Work task:
Please write out only the lines from the line with "4 Endogenous positive externalities" to the line with "f/n<sub>x</sub>, if n<sub>x</sub> ≥ 1", inclusive, exactly as they stand below, without the pictures.
Study material Block Start
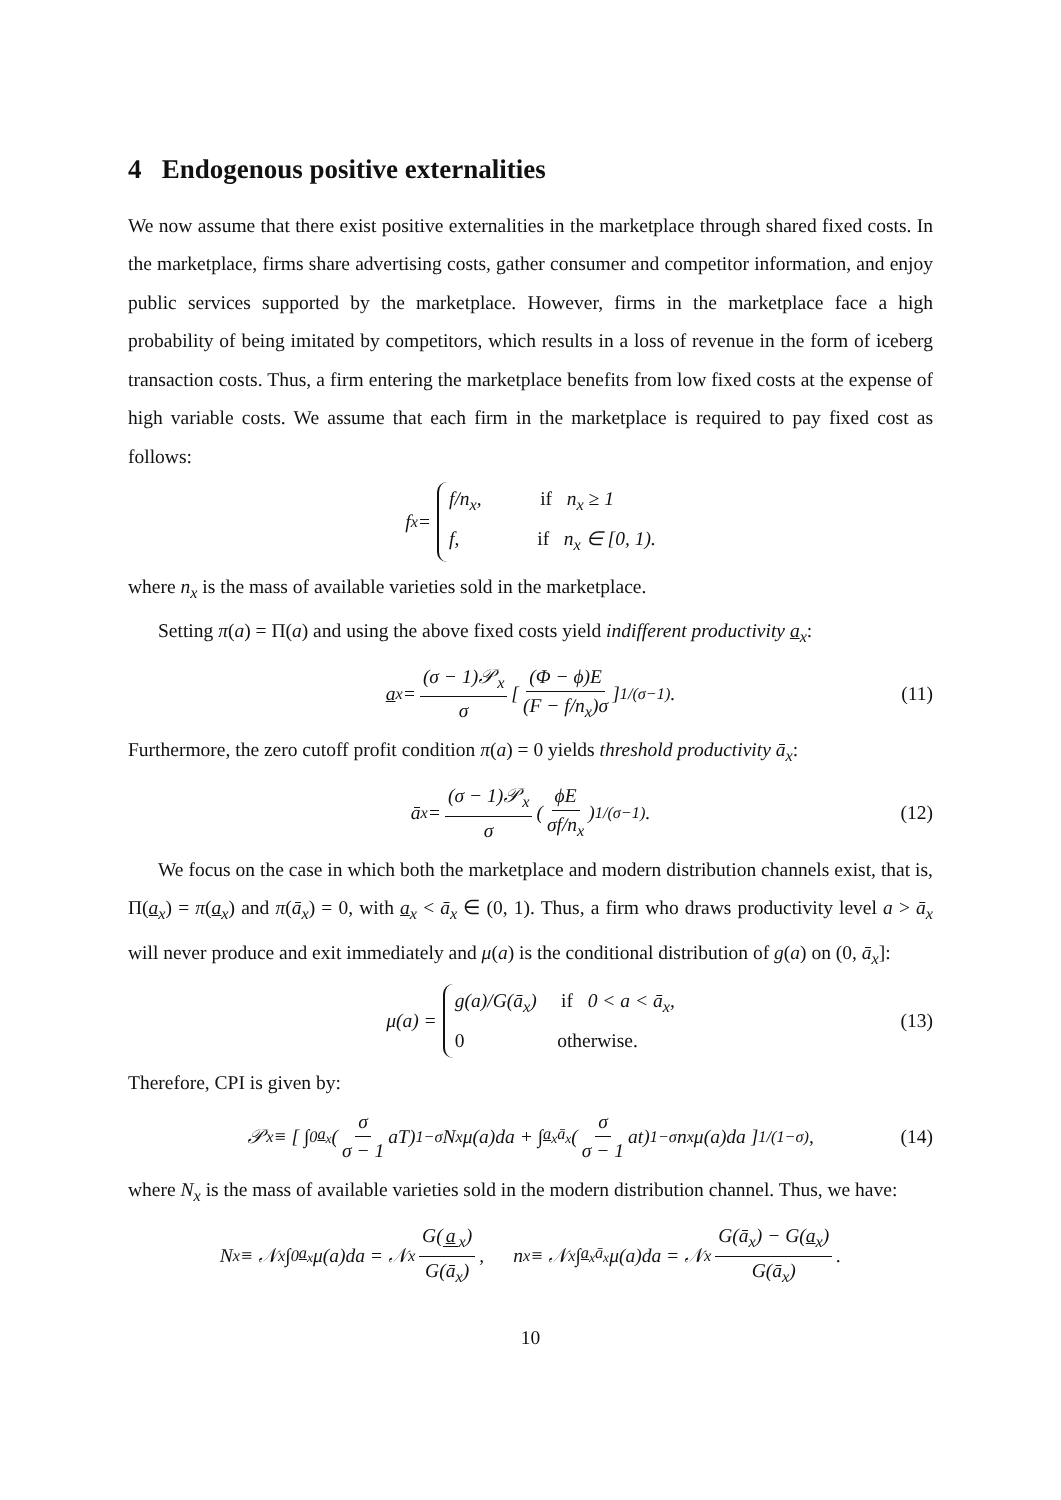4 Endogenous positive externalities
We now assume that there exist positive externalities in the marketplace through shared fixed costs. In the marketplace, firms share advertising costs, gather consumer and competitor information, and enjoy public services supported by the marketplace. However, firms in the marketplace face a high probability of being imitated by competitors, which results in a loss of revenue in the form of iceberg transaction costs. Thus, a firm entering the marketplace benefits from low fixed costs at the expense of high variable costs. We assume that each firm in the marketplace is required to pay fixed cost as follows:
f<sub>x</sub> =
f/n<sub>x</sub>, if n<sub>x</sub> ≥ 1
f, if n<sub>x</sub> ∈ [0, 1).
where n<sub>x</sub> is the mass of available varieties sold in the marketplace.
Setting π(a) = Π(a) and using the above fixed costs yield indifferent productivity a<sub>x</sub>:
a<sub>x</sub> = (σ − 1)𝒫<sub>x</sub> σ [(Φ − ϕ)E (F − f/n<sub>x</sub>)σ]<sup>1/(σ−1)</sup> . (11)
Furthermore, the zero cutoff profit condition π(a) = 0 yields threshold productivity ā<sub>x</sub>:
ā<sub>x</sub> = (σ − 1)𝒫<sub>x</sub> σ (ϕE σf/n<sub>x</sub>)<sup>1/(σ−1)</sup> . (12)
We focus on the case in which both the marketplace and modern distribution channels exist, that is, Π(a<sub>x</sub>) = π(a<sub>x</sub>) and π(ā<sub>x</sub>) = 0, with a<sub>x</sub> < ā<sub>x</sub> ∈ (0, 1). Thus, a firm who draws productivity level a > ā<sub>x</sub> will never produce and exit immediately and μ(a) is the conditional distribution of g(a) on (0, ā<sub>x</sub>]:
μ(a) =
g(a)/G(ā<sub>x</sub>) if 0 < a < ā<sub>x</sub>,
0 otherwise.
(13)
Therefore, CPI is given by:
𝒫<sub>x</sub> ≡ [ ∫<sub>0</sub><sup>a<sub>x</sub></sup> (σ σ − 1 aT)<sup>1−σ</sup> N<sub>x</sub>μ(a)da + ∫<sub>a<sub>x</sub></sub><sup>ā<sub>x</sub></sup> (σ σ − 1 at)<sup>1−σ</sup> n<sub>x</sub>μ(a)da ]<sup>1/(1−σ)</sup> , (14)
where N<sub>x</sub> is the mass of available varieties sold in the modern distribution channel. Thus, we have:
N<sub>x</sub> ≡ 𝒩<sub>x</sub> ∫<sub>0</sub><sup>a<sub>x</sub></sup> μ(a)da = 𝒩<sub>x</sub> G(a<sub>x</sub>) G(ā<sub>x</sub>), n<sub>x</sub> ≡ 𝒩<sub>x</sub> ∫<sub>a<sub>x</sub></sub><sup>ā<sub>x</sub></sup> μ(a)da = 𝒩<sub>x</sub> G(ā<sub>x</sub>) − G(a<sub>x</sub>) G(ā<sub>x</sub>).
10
Study material Block End
Study material Block Start
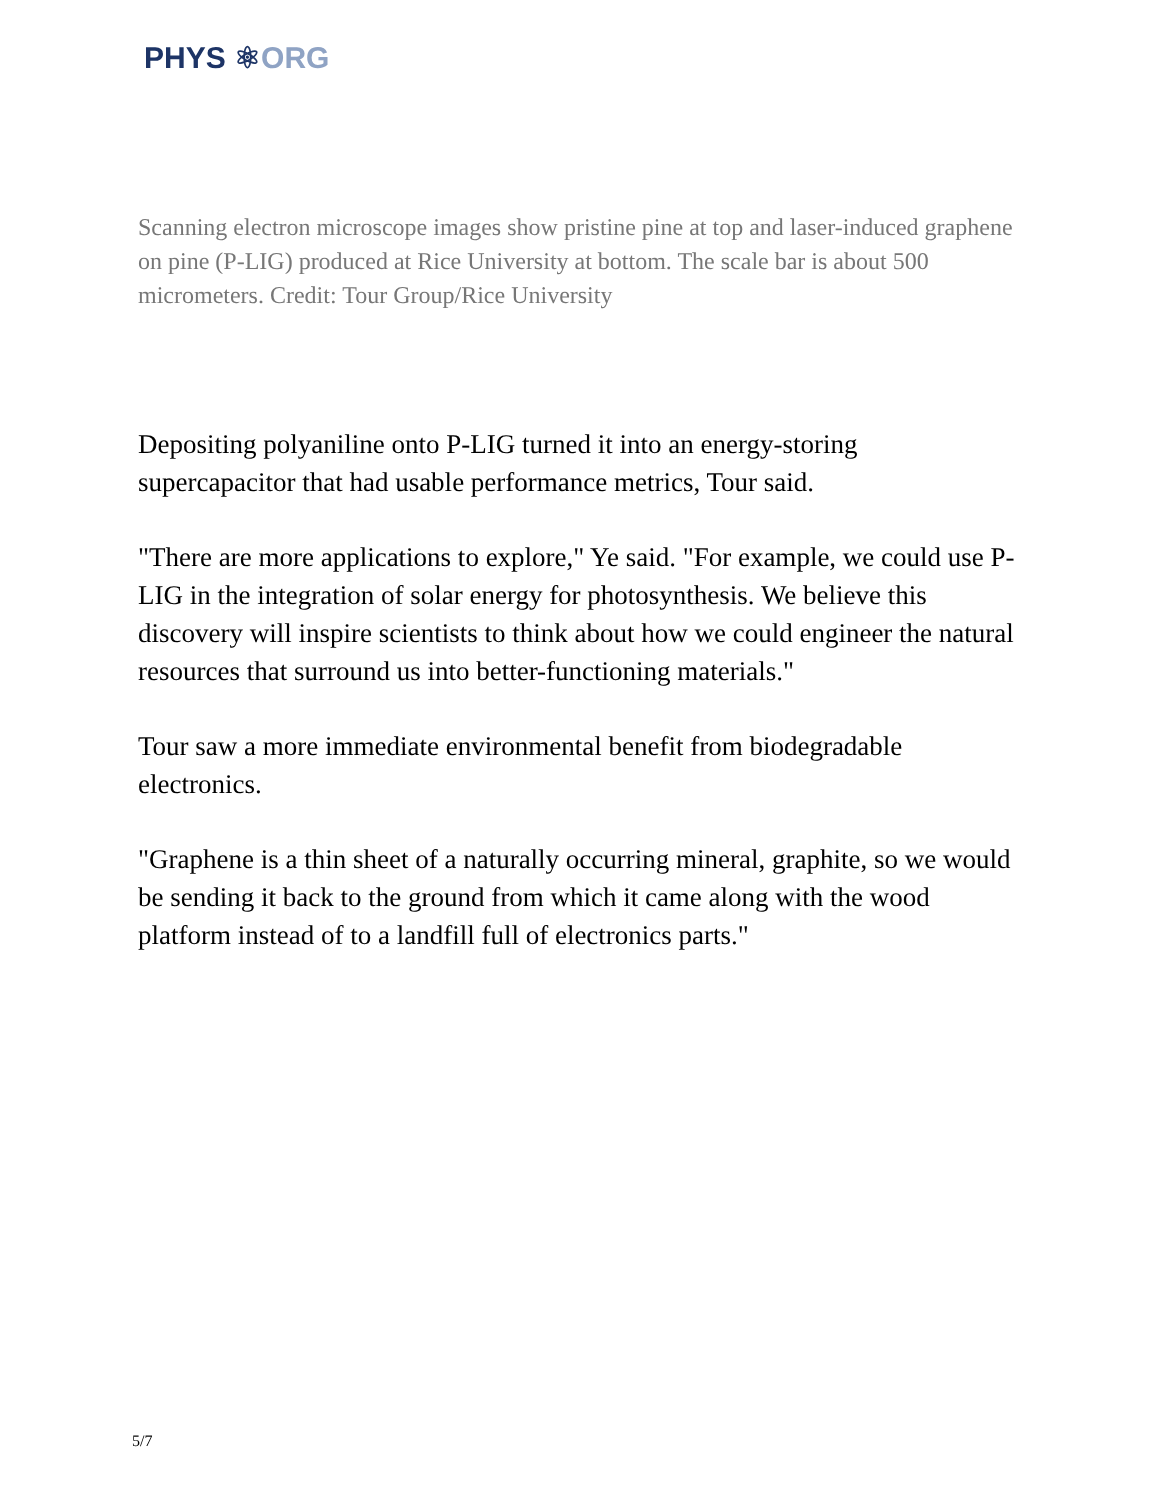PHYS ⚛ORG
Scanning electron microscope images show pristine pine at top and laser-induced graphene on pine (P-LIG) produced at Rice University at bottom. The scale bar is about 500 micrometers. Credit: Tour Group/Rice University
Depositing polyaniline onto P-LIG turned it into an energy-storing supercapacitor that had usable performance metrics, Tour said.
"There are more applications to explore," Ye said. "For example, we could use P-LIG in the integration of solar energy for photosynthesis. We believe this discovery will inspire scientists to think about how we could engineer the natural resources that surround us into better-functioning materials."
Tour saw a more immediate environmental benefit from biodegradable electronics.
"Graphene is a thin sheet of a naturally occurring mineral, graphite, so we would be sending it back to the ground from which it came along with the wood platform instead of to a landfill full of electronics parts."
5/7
Study material Block End
Study material Block Start
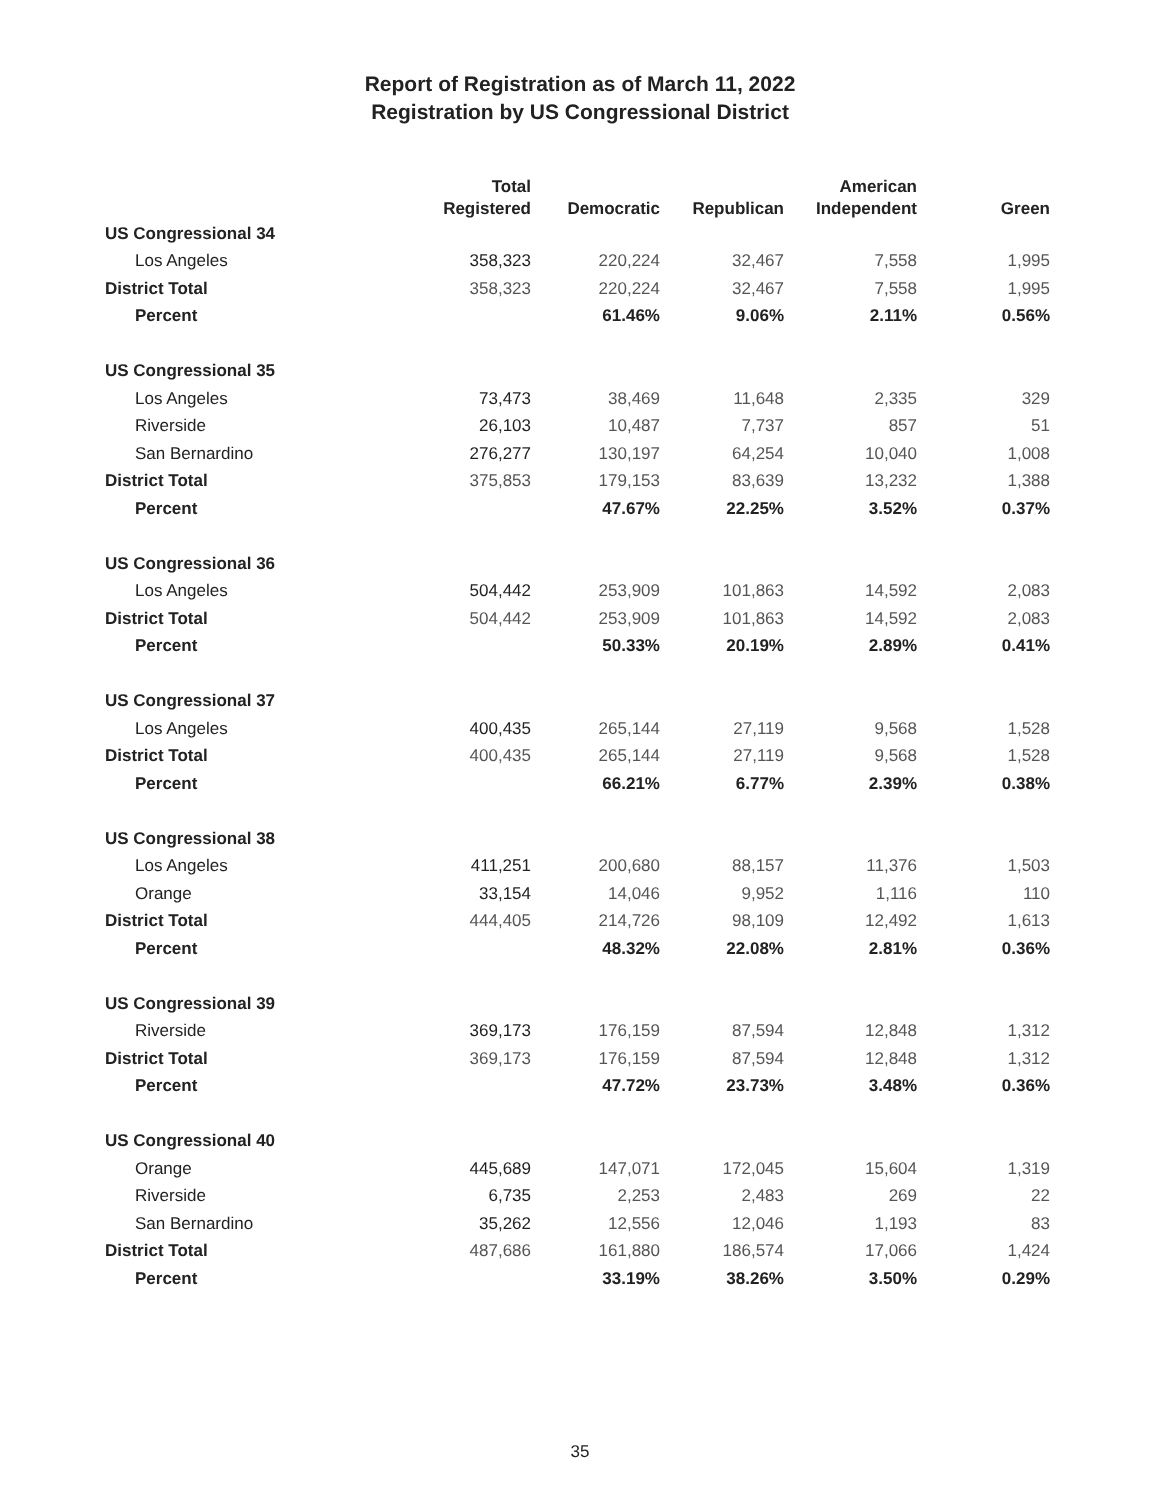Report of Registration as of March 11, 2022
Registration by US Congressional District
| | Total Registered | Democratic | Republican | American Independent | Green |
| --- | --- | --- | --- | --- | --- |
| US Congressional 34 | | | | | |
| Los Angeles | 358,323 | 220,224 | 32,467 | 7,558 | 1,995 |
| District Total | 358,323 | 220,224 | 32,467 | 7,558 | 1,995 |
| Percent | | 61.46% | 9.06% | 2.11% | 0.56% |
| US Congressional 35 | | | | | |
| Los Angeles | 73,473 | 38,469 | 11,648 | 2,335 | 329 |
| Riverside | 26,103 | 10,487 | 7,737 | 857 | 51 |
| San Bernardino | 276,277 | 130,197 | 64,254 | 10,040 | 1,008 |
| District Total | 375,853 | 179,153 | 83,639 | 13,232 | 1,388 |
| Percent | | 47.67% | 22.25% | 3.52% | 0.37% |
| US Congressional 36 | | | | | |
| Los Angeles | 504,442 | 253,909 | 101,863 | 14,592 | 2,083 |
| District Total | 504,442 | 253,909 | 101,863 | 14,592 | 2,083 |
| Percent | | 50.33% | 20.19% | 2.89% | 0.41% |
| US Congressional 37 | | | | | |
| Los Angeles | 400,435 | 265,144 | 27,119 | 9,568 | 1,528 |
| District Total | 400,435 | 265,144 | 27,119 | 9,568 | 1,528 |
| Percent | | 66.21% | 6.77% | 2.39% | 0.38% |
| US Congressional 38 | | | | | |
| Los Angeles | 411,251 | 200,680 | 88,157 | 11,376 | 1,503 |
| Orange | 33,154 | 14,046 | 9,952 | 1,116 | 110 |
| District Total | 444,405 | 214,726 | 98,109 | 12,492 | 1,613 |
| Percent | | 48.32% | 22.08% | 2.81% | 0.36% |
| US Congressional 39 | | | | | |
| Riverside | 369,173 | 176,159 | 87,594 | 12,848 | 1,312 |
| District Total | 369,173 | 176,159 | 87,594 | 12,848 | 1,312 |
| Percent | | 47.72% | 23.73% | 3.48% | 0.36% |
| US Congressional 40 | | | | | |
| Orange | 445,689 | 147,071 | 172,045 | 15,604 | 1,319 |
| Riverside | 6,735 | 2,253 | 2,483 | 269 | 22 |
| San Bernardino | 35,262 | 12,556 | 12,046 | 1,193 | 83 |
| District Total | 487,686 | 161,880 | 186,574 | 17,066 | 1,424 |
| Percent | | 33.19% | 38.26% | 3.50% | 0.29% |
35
Study material Block End
Written answer:
4 Endogenous positive externalities
We now assume that there exist positive externalities in the marketplace through shared fixed costs. In the marketplace, firms share advertising costs, gather consumer and competitor information, and enjoy public services supported by the marketplace. However, firms in the marketplace face a high probability of being imitated by competitors, which results in a loss of revenue in the form of iceberg transaction costs. Thus, a firm entering the marketplace benefits from low fixed costs at the expense of high variable costs. We assume that each firm in the marketplace is required to pay fixed cost as follows:
f<sub>x</sub> =
f/n<sub>x</sub>, if n<sub>x</sub> ≥ 1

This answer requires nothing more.